With an influence that permeates physics and chemistry, the fine-structure constant sets the strength of interactions between electrically charged particles. Its value, about 1/137, consternates physicists because they can’t explain why it has that value, even though it is necessary for the complex chemistry that is the basis of life (SN: 11/2/16).

If the fine-structure constant throughout the cosmos were as large as the one in quantum spin ices, “the periodic table would only have 10 elements,” says theoretical physicist Christopher Laumann of Boston University. “And it probably would be hard to make people; there wouldn’t be enough richness to chemistry.”
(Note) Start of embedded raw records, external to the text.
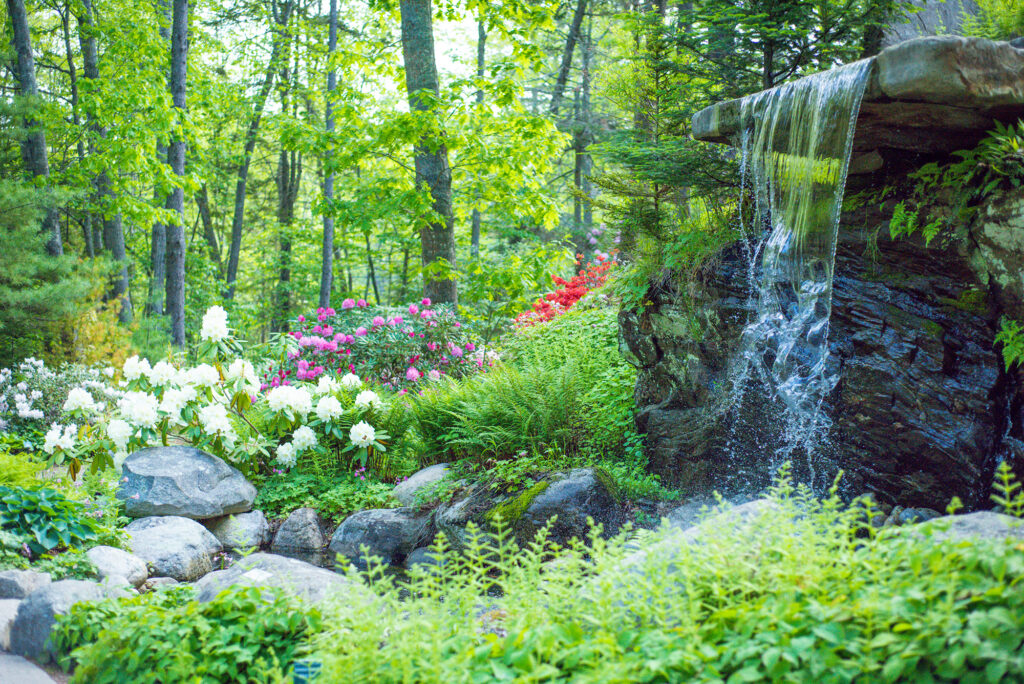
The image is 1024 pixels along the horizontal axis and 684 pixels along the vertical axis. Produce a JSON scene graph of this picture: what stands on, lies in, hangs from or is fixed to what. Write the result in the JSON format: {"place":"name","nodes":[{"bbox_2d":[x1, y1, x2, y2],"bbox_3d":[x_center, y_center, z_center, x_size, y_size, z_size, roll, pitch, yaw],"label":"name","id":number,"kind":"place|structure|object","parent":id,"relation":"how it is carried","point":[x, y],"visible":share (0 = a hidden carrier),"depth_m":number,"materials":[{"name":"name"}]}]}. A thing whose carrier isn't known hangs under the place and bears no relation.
{"place":"outdoors","nodes":[
{"label":"outdoors","id":0,"kind":"place"},
{"bbox_2d":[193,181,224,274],"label":"tree","id":1,"kind":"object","parent":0,"point":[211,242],"visible":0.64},
{"bbox_2d":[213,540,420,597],"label":"stream","id":2,"kind":"structure","parent":0,"point":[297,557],"materials":[{"name":"liquid"}]},
{"bbox_2d":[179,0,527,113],"label":"sky","id":3,"kind":"structure","parent":0,"point":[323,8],"materials":[{"name":"white"}]},
{"bbox_2d":[0,285,1023,681],"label":"garden bed","id":4,"kind":"structure","parent":0,"point":[81,483],"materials":[{"name":"green plant"}]},
{"bbox_2d":[0,597,20,652],"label":"rock","id":5,"kind":"object","parent":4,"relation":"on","point":[1,637],"visible":0.59,"depth_m":5.69,"materials":[{"name":"stone"}]},
{"bbox_2d":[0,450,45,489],"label":"green shrub","id":6,"kind":"object","parent":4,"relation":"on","point":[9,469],"visible":0.69,"depth_m":8.31,"materials":[{"name":"green plant"}]},
{"bbox_2d":[0,569,53,600],"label":"rock","id":7,"kind":"object","parent":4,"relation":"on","point":[13,583],"visible":0.83,"depth_m":6.15,"materials":[{"name":"grey stone"}]},
{"bbox_2d":[0,651,59,683],"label":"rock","id":8,"kind":"object","parent":4,"relation":"on","point":[45,675],"visible":0.93,"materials":[{"name":"grey stone"}]},
{"bbox_2d":[6,0,63,263],"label":"tree","id":9,"kind":"object","parent":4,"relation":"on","point":[19,42],"visible":0.74,"depth_m":15.58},
{"bbox_2d":[0,485,102,563],"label":"leafy plant","id":10,"kind":"object","parent":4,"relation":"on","point":[61,521],"visible":0.9,"depth_m":7.03,"materials":[{"name":"green plant"}]},
{"bbox_2d":[0,173,111,366],"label":"pine tree","id":11,"kind":"object","parent":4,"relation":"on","point":[3,268],"visible":0.92,"depth_m":13.72,"materials":[{"name":"green plant"}]},
{"bbox_2d":[0,356,121,436],"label":"white flowering shrub","id":12,"kind":"object","parent":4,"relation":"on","point":[25,413],"visible":0.83,"depth_m":11.04,"materials":[{"name":"plant"}]},
{"bbox_2d":[8,579,124,660],"bbox_3d":[-1.752,1.121,5.666,0.472,0.353,0.507,0,4,-1],"label":"rock","id":13,"kind":"object","parent":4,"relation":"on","point":[77,587],"visible":0.56,"depth_m":5.52,"materials":[{"name":"grey stone"}]},
{"bbox_2d":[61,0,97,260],"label":"tree","id":14,"kind":"object","parent":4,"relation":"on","point":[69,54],"visible":0.71,"depth_m":21.44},
{"bbox_2d":[60,293,140,372],"bbox_3d":[-4.232,0.113,14.486,1.116,1.214,1.217,0,4,-1],"label":"shrub","id":15,"kind":"object","parent":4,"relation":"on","point":[93,342],"visible":0.48,"depth_m":14.37,"materials":[{"name":"plant"}]},
{"bbox_2d":[75,0,134,327],"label":"tree","id":16,"kind":"object","parent":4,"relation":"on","point":[115,252],"visible":0.79,"depth_m":18.28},
{"bbox_2d":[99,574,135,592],"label":"rock","id":17,"kind":"object","parent":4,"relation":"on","point":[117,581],"visible":0.48,"depth_m":6.07,"materials":[{"name":"grey stone"}]},
{"bbox_2d":[86,545,149,588],"bbox_3d":[-1.932,1.092,6.813,0.361,0.229,0.405,0,4,-1],"label":"rock","id":18,"kind":"object","parent":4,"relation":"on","point":[141,569],"visible":0.77,"depth_m":6.74,"materials":[{"name":"stone"}]},
{"bbox_2d":[149,0,171,316],"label":"tree","id":19,"kind":"object","parent":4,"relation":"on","point":[157,244],"visible":0.62,"depth_m":19.08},
{"bbox_2d":[143,576,180,590],"bbox_3d":[-1.640,1.150,6.617,0.203,0.122,0.203,3,5,33],"label":"rock","id":20,"kind":"object","parent":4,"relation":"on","point":[169,581],"visible":0.59,"depth_m":6.57,"materials":[{"name":"grey stone"}]},
{"bbox_2d":[123,515,223,582],"bbox_3d":[-1.816,1.078,7.418,0.558,0.346,0.606,1,4,14],"label":"rock","id":21,"kind":"object","parent":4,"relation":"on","point":[203,539],"visible":0.82,"depth_m":7.23,"materials":[{"name":"grey stone"}]},
{"bbox_2d":[163,0,188,350],"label":"tree","id":22,"kind":"object","parent":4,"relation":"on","point":[179,198],"visible":0.93,"depth_m":15.98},
{"bbox_2d":[115,444,256,520],"bbox_3d":[-1.868,0.767,8.025,0.798,0.371,0.710,0,4,-1],"label":"boulder","id":23,"kind":"object","parent":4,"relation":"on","point":[203,465],"visible":0.96,"depth_m":7.80,"materials":[{"name":"grey stone"}]},
{"bbox_2d":[49,583,323,683],"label":"green plant","id":24,"kind":"object","parent":4,"relation":"on","point":[247,605],"visible":0.86,"depth_m":4.46,"materials":[{"name":"green plant"}]},
{"bbox_2d":[44,305,393,478],"bbox_3d":[-1.775,0.396,8.896,2.340,1.194,1.819,0,4,-1],"label":"rhododendron shrub","id":25,"kind":"object","parent":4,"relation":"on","point":[73,407],"visible":0.95,"depth_m":8.69,"materials":[{"name":"white plant"}]},
{"bbox_2d":[207,510,268,552],"bbox_3d":[-1.550,1.060,7.944,0.389,0.261,0.426,0,4,-1],"label":"rock","id":26,"kind":"object","parent":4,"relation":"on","point":[253,527],"visible":0.84,"depth_m":7.81,"materials":[{"name":"grey stone"}]},
{"bbox_2d":[224,0,290,323],"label":"tree","id":27,"kind":"object","parent":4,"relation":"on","point":[235,230],"visible":0.94,"depth_m":23.16,"materials":[{"name":"green"}]},
{"bbox_2d":[193,553,353,606],"bbox_3d":[-1.005,1.104,6.092,0.799,0.354,0.729,0,4,-1],"label":"rock","id":28,"kind":"object","parent":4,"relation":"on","point":[305,575],"visible":0.44,"depth_m":6.01,"materials":[{"name":"grey stone"}]},
{"bbox_2d":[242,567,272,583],"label":"label","id":29,"kind":"object","parent":28,"relation":"on","point":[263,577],"visible":0.71,"depth_m":6.25,"materials":[{"name":"white"}]},
{"bbox_2d":[274,0,302,331],"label":"tree","id":30,"kind":"object","parent":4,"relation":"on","point":[289,206],"visible":0.87,"depth_m":23.63,"materials":[{"name":"green plant"}]},
{"bbox_2d":[270,507,327,553],"bbox_3d":[-1.173,1.077,7.914,0.338,0.323,0.405,0,4,-1],"label":"rock","id":31,"kind":"object","parent":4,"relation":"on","point":[291,529],"visible":0.97,"depth_m":7.79,"materials":[{"name":"grey stone"}]},
{"bbox_2d":[292,660,321,683],"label":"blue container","id":32,"kind":"object","parent":4,"relation":"on","point":[301,671],"visible":0.78,"depth_m":4.06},
{"bbox_2d":[319,0,338,313],"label":"tree","id":33,"kind":"object","parent":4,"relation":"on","point":[327,226],"visible":0.83,"depth_m":19.53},
{"bbox_2d":[257,465,402,521],"bbox_3d":[-1.106,0.930,8.334,1.108,0.358,0.899,0,4,-1],"label":"ground cover plant","id":34,"kind":"object","parent":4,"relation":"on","point":[317,505],"visible":0.55,"depth_m":8.27,"materials":[{"name":"green plant"}]},
{"bbox_2d":[261,296,493,395],"bbox_3d":[-1.001,0.187,11.036,2.105,1.098,1.867,0,4,-1],"label":"rhododendron shrub","id":35,"kind":"object","parent":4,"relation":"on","point":[409,373],"visible":0.82,"depth_m":10.75,"materials":[{"name":"plant"}]},
{"bbox_2d":[328,506,434,566],"bbox_3d":[-0.678,1.068,7.786,0.667,0.366,0.620,0,4,-1],"label":"rock","id":36,"kind":"object","parent":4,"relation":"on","point":[375,523],"visible":0.83,"depth_m":7.60,"materials":[{"name":"grey stone"}]},
{"bbox_2d":[393,463,453,506],"bbox_3d":[-0.422,0.855,8.171,0.528,0.314,0.501,4,6,44],"label":"rock","id":37,"kind":"object","parent":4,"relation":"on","point":[429,473],"visible":0.62,"depth_m":8.04,"materials":[{"name":"grey stone"}]},
{"bbox_2d":[404,546,446,573],"bbox_3d":[-0.385,1.110,7.068,0.289,0.202,0.323,0,4,-1],"label":"rock","id":38,"kind":"object","parent":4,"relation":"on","point":[415,559],"visible":0.56,"depth_m":7.00,"materials":[{"name":"grey stone"}]},
{"bbox_2d":[399,0,456,307],"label":"tree","id":39,"kind":"object","parent":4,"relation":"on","point":[423,240],"visible":0.87,"depth_m":13.13,"materials":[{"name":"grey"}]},
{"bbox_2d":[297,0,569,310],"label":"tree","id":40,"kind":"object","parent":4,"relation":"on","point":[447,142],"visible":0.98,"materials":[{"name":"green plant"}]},
{"bbox_2d":[470,5,486,267],"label":"tree","id":41,"kind":"object","parent":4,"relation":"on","point":[477,232],"visible":0.53,"depth_m":21.11,"materials":[{"name":"plant"}]},
{"bbox_2d":[392,306,639,474],"bbox_3d":[0.171,0.313,8.785,2.036,1.005,2.269,0,4,-1],"label":"fern","id":42,"kind":"object","parent":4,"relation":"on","point":[564,463],"visible":0.74,"depth_m":8.44,"materials":[{"name":"green plant"}]},
{"bbox_2d":[435,466,623,556],"bbox_3d":[0.109,0.905,7.191,0.980,0.558,0.857,0,4,-1],"label":"boulder","id":43,"kind":"object","parent":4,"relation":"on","point":[572,491],"visible":0.66,"depth_m":6.96,"materials":[{"name":"grey stone"}]},
{"bbox_2d":[514,251,617,328],"bbox_3d":[0.649,-0.317,12.986,1.507,1.002,1.627,0,4,-1],"label":"red shrub","id":44,"kind":"object","parent":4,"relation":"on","point":[580,294],"visible":0.5,"depth_m":12.87,"materials":[{"name":"red plant"}]},
{"bbox_2d":[550,0,595,248],"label":"tree","id":45,"kind":"object","parent":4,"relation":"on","point":[578,164],"visible":0.78,"depth_m":23.55,"materials":[{"name":"plant"}]},
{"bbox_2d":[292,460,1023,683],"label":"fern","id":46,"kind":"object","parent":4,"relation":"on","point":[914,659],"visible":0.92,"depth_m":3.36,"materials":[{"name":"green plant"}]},
{"bbox_2d":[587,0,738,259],"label":"conifer tree","id":47,"kind":"object","parent":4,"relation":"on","point":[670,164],"visible":0.7,"depth_m":10.47,"materials":[{"name":"plant"}]},
{"bbox_2d":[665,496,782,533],"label":"rock","id":48,"kind":"object","parent":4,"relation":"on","point":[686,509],"visible":0.21,"depth_m":6.28,"materials":[{"name":"grey stone"}]},
{"bbox_2d":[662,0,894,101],"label":"conifer tree","id":49,"kind":"object","parent":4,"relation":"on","point":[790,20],"visible":0.51,"depth_m":10.34,"materials":[{"name":"plant"}]},
{"bbox_2d":[888,505,943,526],"bbox_3d":[1.720,0.764,5.985,0.254,0.175,0.255,-1,4,-15],"label":"rock","id":50,"kind":"object","parent":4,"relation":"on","point":[926,511],"visible":0.49,"depth_m":5.93,"materials":[{"name":"grey stone"}]},
{"bbox_2d":[916,511,1023,542],"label":"rock","id":51,"kind":"object","parent":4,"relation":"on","point":[978,519],"visible":0.33,"depth_m":4.51,"materials":[{"name":"grey stone"}]},
{"bbox_2d":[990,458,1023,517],"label":"fern","id":52,"kind":"object","parent":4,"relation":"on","point":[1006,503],"visible":0.86,"depth_m":4.85,"materials":[{"name":"green plant"}]},
{"bbox_2d":[625,165,1023,511],"label":"rock cliff","id":53,"kind":"structure","parent":0,"point":[912,351],"materials":[{"name":"stone"}]},
{"bbox_2d":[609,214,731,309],"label":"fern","id":54,"kind":"object","parent":53,"relation":"on","point":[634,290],"visible":0.54,"depth_m":8.24,"materials":[{"name":"green plant"}]},
{"bbox_2d":[693,35,1023,157],"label":"rock ledge","id":55,"kind":"object","parent":53,"relation":"on","point":[942,90],"visible":0.72,"depth_m":6.14,"materials":[{"name":"stone"}]},
{"bbox_2d":[722,54,872,495],"label":"waterfall","id":56,"kind":"structure","parent":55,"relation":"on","point":[784,353],"materials":[{"name":"liquid"}]},
{"bbox_2d":[888,197,943,242],"bbox_3d":[2.003,-0.606,7.004,0.337,0.269,0.455,0,4,-1],"label":"fern","id":57,"kind":"object","parent":53,"relation":"attached to","point":[928,238],"visible":0.7,"depth_m":7.01,"materials":[{"name":"green plant"}]},
{"bbox_2d":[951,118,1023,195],"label":"fern","id":58,"kind":"object","parent":53,"relation":"attached to","point":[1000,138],"visible":0.77,"depth_m":6.41,"materials":[{"name":"green plant"}]},
{"bbox_2d":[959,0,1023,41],"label":"fern","id":59,"kind":"object","parent":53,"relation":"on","point":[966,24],"visible":0.49,"depth_m":9.20,"materials":[{"name":"green plant"}]},
{"bbox_2d":[994,316,1023,370],"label":"fern","id":60,"kind":"object","parent":53,"relation":"attached to","point":[1008,334],"visible":0.92,"depth_m":6.07,"materials":[{"name":"green plant"}]},
{"label":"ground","id":61,"kind":"structure","parent":0},
{"bbox_2d":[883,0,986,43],"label":"rock","id":62,"kind":"object","parent":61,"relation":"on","point":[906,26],"visible":0.3,"depth_m":11.42,"materials":[{"name":"grey stone"}]}
]}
Quantum spin ices are a class of substances in which particles can’t agree. The materials are made up of particles with spin, a quantum version of angular momentum, which makes them magnetic. In a normal material, particles would come to a consensus below a certain temperature, with the magnetic poles lining up in either the same direction or in alternating directions. But in quantum spin ices, the particles are arranged in such a way that the magnetic poles, or equivalently the spins, can’t agree even at a temperature of absolute zero (SN: 2/13/11).

The impasse occurs because of the materials’ geometry: The particles are located at the corners of an array of pyramids that are connected at the corners. Conflicts between multiple sets of neighbors mean that the closest these particles can get to harmony is arranging themselves so that two spins face out from each pyramid, and two face in.

In quantum spin ices, particles (black dots) are located at the corners of an array of pyramids (red). Normally, the spins of the particles (green arrows) arrange so that two are pointing into the pyramid and two out. If that rule is broken, as illustrated, quasiparticles called spinons (orange and blue) form.S.D. Pace et al/PRL 2021

This uneasy truce can give rise to disturbances that behave like particles within the material, or quasiparticles (SN: 10/3/14). Flip particles’ spins around and you can get what are called spinons, quasiparticles that can move through the material and interact with other spinons in a manner akin to electrons and other charged particles found in the world outside the material. The material re-creates the theory of quantum electrodynamics, the piece of particles physics’ standard model that hashes out how electrically charged particles do their thing. But the specifics, including the fine-structure constant, don’t necessarily match those in the wider universe.

So Laumann and colleagues set out to calculate the fine-structure constant in quantum spin ices for the first time. The team pegged the number at about 1/10, instead of 1/137. What’s more, the researchers found that they could change the value of the fine-structure constant by tweaking the properties of the theoretical material. That could help scientists study the effects of altering the fine-structure constant — a test that’s well out of reach in our own universe, where the fine-structure constant is fixed.

Unfortunately, scientists haven’t yet found a material that definitively qualifies as quantum spin ice. But one much-studied prospect is a group of minerals called pyrochlores, which have magnetic ions, or electrically charged atoms, arranged in the appropriate pyramid configuration. Scientists might also be able to study the materials using a quantum computer or another quantum device designed to simulate quantum spin ices (SN: 6/29/17).

If scientists succeed in creating quantum spin ice, the materials could reveal how quantum electrodynamics and the standard model would work in a universe with a much larger fine-structure constant. “That would be the hope,” says condensed matter theorist Shivaji Sondhi of the University of Oxford, who was not involved with the research. “It’s interesting to be able to make a fake standard model … and ask what would happen.”